L’artiste anglaise propose de la manière la plus pudique possible ses émotions à travers ses voyages — entre autres aux USA. La photographe saisit ce que le hasard lui propose. Chaque être rencontré, chaque paysage choisi ajoute une touche impressionniste à un ensemble grave et envoûtant. En noir et blanc et en plan large et littéraux, chaque prise touche une étrange intimité et accroche le regard.
Les rapports entre les corps figés et les paysages plus ou moins laissés à l’abandon créent l’espace scénique fascinant et aride d’un cérémonial délétère.
La saisie du banal est opérée avec le respect pour ce que Baudelaire appelait “la trivialité positive”. En émane une dimension onirique créée — paradoxe suprême — par la référence au réel le plus dur et sans nul recherche d’effets. La scénographie reste sobre, minimaliste. Vanessa Winship ne triche pas. L’émotion passe par le filtre implacable de la retenue esthétique. Elle provoque l’apparition d’un lyrisme étrange.
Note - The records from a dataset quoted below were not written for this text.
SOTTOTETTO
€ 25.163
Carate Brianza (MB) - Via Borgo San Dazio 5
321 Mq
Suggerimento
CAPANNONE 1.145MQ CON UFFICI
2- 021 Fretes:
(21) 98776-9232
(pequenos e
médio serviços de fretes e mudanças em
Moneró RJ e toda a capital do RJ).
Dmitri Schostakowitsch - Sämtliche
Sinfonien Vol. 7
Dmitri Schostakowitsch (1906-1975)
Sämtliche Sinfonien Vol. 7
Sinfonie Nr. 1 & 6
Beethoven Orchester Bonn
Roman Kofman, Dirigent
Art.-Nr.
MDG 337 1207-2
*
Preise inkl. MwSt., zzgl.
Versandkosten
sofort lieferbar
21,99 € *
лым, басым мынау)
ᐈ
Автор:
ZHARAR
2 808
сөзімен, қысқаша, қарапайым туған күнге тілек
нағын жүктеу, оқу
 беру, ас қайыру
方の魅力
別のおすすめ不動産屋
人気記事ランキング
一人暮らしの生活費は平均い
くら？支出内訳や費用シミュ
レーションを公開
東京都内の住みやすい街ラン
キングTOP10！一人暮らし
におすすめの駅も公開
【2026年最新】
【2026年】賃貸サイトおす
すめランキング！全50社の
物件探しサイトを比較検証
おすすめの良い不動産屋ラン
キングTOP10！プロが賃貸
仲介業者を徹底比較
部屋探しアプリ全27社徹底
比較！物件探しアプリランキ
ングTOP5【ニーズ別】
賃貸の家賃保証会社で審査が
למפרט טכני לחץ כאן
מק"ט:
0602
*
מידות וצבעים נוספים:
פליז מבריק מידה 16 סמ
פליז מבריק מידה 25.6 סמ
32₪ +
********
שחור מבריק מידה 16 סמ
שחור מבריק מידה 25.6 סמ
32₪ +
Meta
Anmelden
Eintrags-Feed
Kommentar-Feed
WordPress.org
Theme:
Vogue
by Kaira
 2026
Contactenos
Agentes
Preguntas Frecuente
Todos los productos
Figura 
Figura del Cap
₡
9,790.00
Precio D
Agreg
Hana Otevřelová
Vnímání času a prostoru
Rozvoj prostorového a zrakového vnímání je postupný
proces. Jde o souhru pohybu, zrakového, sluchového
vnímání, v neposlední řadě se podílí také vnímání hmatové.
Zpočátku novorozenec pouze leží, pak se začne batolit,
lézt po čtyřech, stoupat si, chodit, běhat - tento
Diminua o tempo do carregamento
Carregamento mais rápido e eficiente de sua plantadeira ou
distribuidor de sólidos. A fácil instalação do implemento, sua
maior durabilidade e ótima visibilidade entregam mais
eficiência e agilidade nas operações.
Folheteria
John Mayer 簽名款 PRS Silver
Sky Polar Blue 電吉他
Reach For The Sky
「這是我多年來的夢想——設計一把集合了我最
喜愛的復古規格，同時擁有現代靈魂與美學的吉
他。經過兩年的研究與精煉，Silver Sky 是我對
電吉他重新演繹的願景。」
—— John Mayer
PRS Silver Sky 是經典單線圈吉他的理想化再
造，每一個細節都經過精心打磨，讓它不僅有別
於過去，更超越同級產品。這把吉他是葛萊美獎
Il ouvre une faille particulière dans la vision des êtres et du monde comme dans le rapport à l’effet miroir que la photographie généralement entretient avec celle ou celui qui la regarde.
D’où cette expérience rare de la sensation d’indistinction du corps au monde.
jean-paul gavard-perret
Vanessa Winship, Chronicle and fiction, Micamera, Milan 20–21 octobre 2018.